6. The Reviewer as human-in-the-loop proxy
The Reviewer's role is subtle but critical. It does not decide whether to fix the incident — the Fixer does. It decides whether the proposed fix is safe to present to a human.
Its rules are simple: APPROVE if the command is non-destructive and comes verbatim from the runbook; REJECT if the command destroys data, touches secrets, or was not in the runbook. When in doubt, REJECT.

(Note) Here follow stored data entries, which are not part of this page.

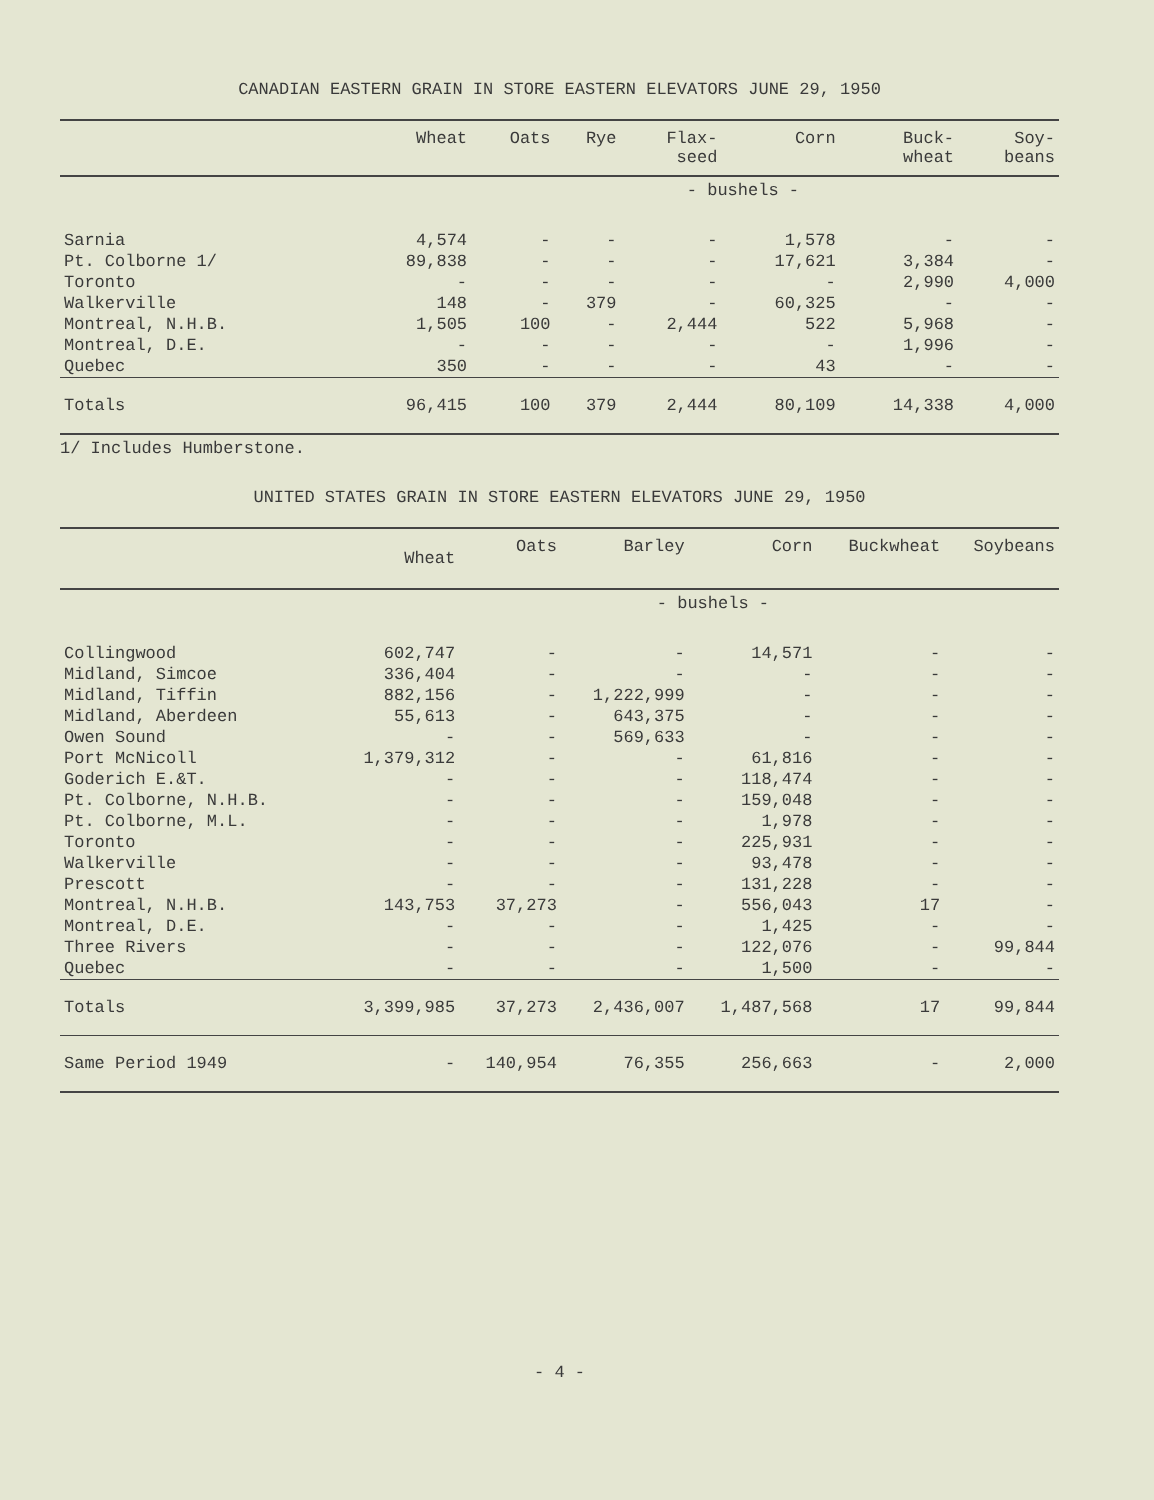CANADIAN EASTERN GRAIN IN STORE EASTERN ELEVATORS JUNE 29, 1950
| | Wheat | Oats | Rye | Flax- seed | Corn | Buck- wheat | Soy- beans |
| --- | --- | --- | --- | --- | --- | --- | --- |
| - bushels - | | | | | | | |
| Sarnia | 4,574 | - | - | - | 1,578 | - | - |
| Pt. Colborne 1/ | 89,838 | - | - | - | 17,621 | 3,384 | - |
| Toronto | - | - | - | - | - | 2,990 | 4,000 |
| Walkerville | 148 | - | 379 | - | 60,325 | - | - |
| Montreal, N.H.B. | 1,505 | 100 | - | 2,444 | 522 | 5,968 | - |
| Montreal, D.E. | - | - | - | - | - | 1,996 | - |
| Quebec | 350 | - | - | - | 43 | - | - |
| Totals | 96,415 | 100 | 379 | 2,444 | 80,109 | 14,338 | 4,000 |
1/ Includes Humberstone.
UNITED STATES GRAIN IN STORE EASTERN ELEVATORS JUNE 29, 1950
| | Wheat | Oats | Barley | Corn | Buckwheat | Soybeans |
| --- | --- | --- | --- | --- | --- | --- |
| - bushels - | | | | | | |
| Collingwood | 602,747 | - | - | 14,571 | - | - |
| Midland, Simcoe | 336,404 | - | - | - | - | - |
| Midland, Tiffin | 882,156 | - | 1,222,999 | - | - | - |
| Midland, Aberdeen | 55,613 | - | 643,375 | - | - | - |
| Owen Sound | - | - | 569,633 | - | - | - |
| Port McNicoll | 1,379,312 | - | - | 61,816 | - | - |
| Goderich E.&T. | - | - | - | 118,474 | - | - |
| Pt. Colborne, N.H.B. | - | - | - | 159,048 | - | - |
| Pt. Colborne, M.L. | - | - | - | 1,978 | - | - |
| Toronto | - | - | - | 225,931 | - | - |
| Walkerville | - | - | - | 93,478 | - | - |
| Prescott | - | - | - | 131,228 | - | - |
| Montreal, N.H.B. | 143,753 | 37,273 | - | 556,043 | 17 | - |
| Montreal, D.E. | - | - | - | 1,425 | - | - |
| Three Rivers | - | - | - | 122,076 | - | 99,844 |
| Quebec | - | - | - | 1,500 | - | - |
| Totals | 3,399,985 | 37,273 | 2,436,007 | 1,487,568 | 17 | 99,844 |
| Same Period 1949 | - | 140,954 | 76,355 | 256,663 | - | 2,000 |
- 4 -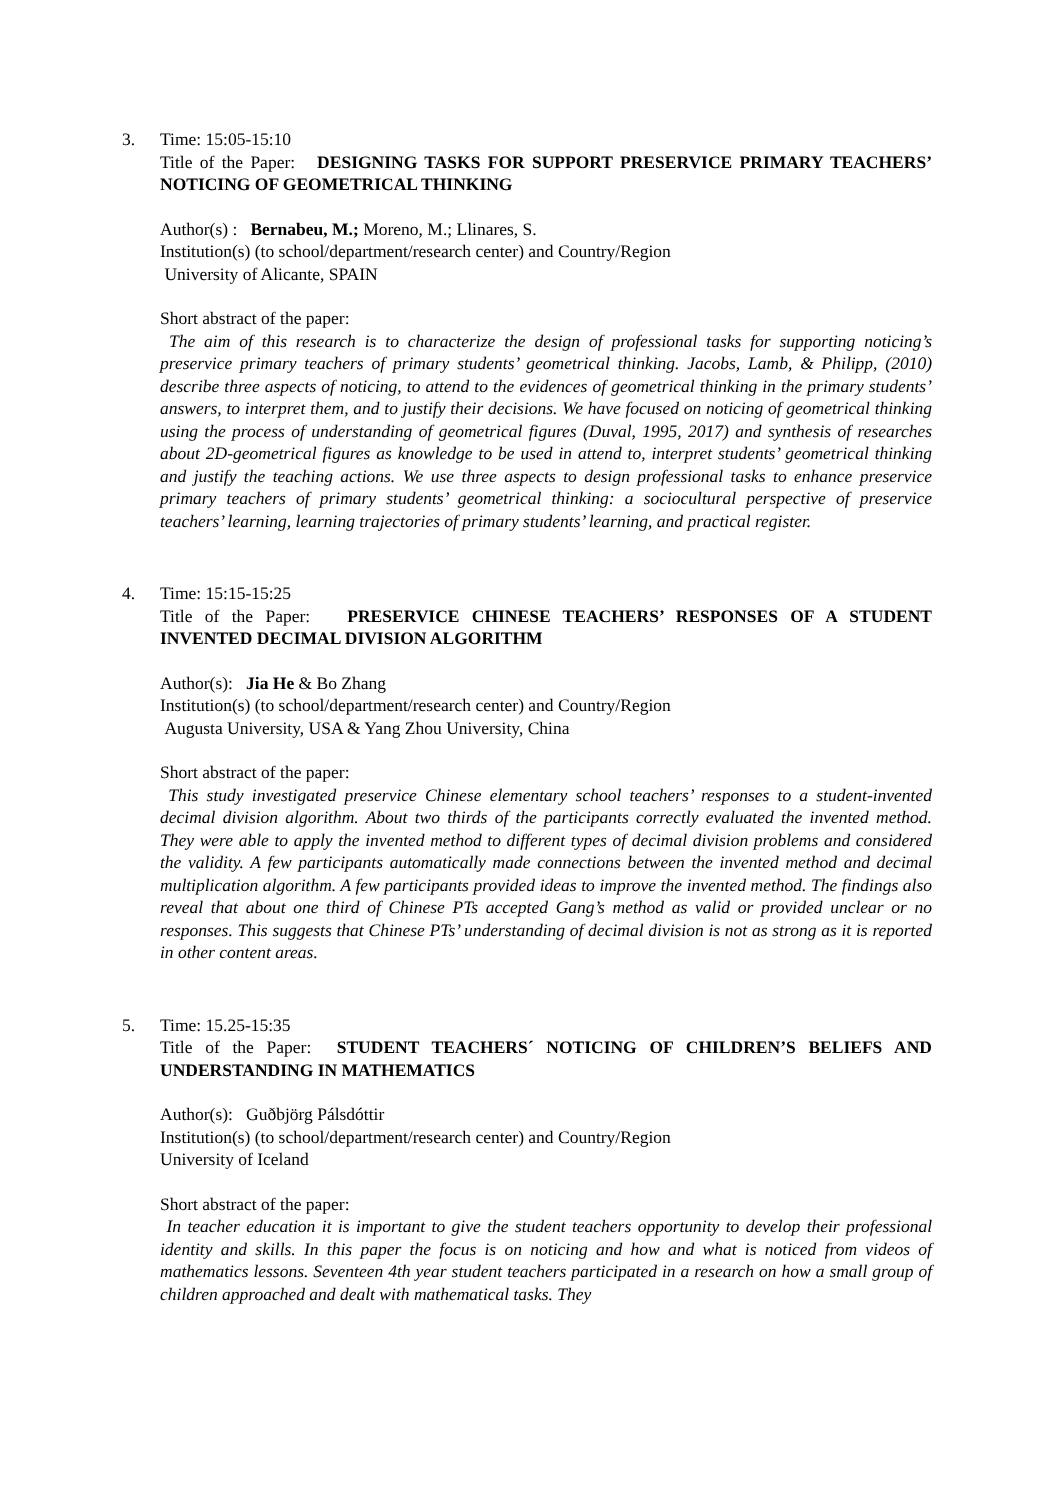3.
Time: 15:05-15:10
Title of the Paper: DESIGNING TASKS FOR SUPPORT PRESERVICE PRIMARY TEACHERS’ NOTICING OF GEOMETRICAL THINKING
Author(s) : Bernabeu, M.; Moreno, M.; Llinares, S.
Institution(s) (to school/department/research center) and Country/Region
University of Alicante, SPAIN
Short abstract of the paper:
The aim of this research is to characterize the design of professional tasks for supporting noticing’s preservice primary teachers of primary students’ geometrical thinking. Jacobs, Lamb, & Philipp, (2010) describe three aspects of noticing, to attend to the evidences of geometrical thinking in the primary students’ answers, to interpret them, and to justify their decisions. We have focused on noticing of geometrical thinking using the process of understanding of geometrical figures (Duval, 1995, 2017) and synthesis of researches about 2D-geometrical figures as knowledge to be used in attend to, interpret students’ geometrical thinking and justify the teaching actions. We use three aspects to design professional tasks to enhance preservice primary teachers of primary students’ geometrical thinking: a sociocultural perspective of preservice teachers’ learning, learning trajectories of primary students’ learning, and practical register.
4.
Time: 15:15-15:25
Title of the Paper: PRESERVICE CHINESE TEACHERS’ RESPONSES OF A STUDENT INVENTED DECIMAL DIVISION ALGORITHM
Author(s): Jia He & Bo Zhang
Institution(s) (to school/department/research center) and Country/Region
Augusta University, USA & Yang Zhou University, China
Short abstract of the paper:
This study investigated preservice Chinese elementary school teachers’ responses to a student-invented decimal division algorithm. About two thirds of the participants correctly evaluated the invented method. They were able to apply the invented method to different types of decimal division problems and considered the validity. A few participants automatically made connections between the invented method and decimal multiplication algorithm. A few participants provided ideas to improve the invented method. The findings also reveal that about one third of Chinese PTs accepted Gang’s method as valid or provided unclear or no responses. This suggests that Chinese PTs’ understanding of decimal division is not as strong as it is reported in other content areas.
5.
Time: 15.25-15:35
Title of the Paper: STUDENT TEACHERS´ NOTICING OF CHILDREN’S BELIEFS AND UNDERSTANDING IN MATHEMATICS
Author(s): Guðbjörg Pálsdóttir
Institution(s) (to school/department/research center) and Country/Region
University of Iceland
Short abstract of the paper:
In teacher education it is important to give the student teachers opportunity to develop their professional identity and skills. In this paper the focus is on noticing and how and what is noticed from videos of mathematics lessons. Seventeen 4th year student teachers participated in a research on how a small group of children approached and dealt with mathematical tasks. They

This is a proxy for the human review that would happen in a real incident-response workflow. The crew does not apply fixes automatically — it produces a vetted recommendation and a clear disposition (APPROVED or REJECTED/escalate) that a human engineer receives and acts on. The automation earns its place by doing the triage, retrieval, and initial safety check; the human retains final authority.
Summary
| Concept | The short version |
|---|---|
| Multi-agent crew | Multiple specialised agents in a pipeline, each with one job, sharing one model |
| Why multi-agent | Specialisation, separation of concerns, review loops — especially for consequential actions |
| When one agent is enough | One use case, no safety review needed, no consequential action |
| Declarative crew | Four Markdown profiles + one Python pipeline; change behavior with Markdown edits |
| Framework (CrewAI) | Role-based orchestration (agents.yaml/tasks.yaml); reach for it when you need dynamic delegation |
| Framework (LangGraph) | Explicit graph + checkpointing; reach for it when you need auditable, deterministic control |
| One shared model | Agents are cheap Python calls; the model is shared — no per-agent model instance |
| Relevance gate | Explicitly confirm the retrieved runbook matches the incident before the Fixer acts |
| Reviewer | Human-in-the-loop proxy: APPROVE or REJECT/escalate; humans retain final authority |
| Standards converge | MCP + ChromaDB + Ollama are the same across declarative and framework crews |
In the lab you will read the four agent profiles, run the crew against a 503 incident (APPROVED) and a Kafka incident (REJECTED/escalate), and see what happens at the relevance gate when no runbook matches.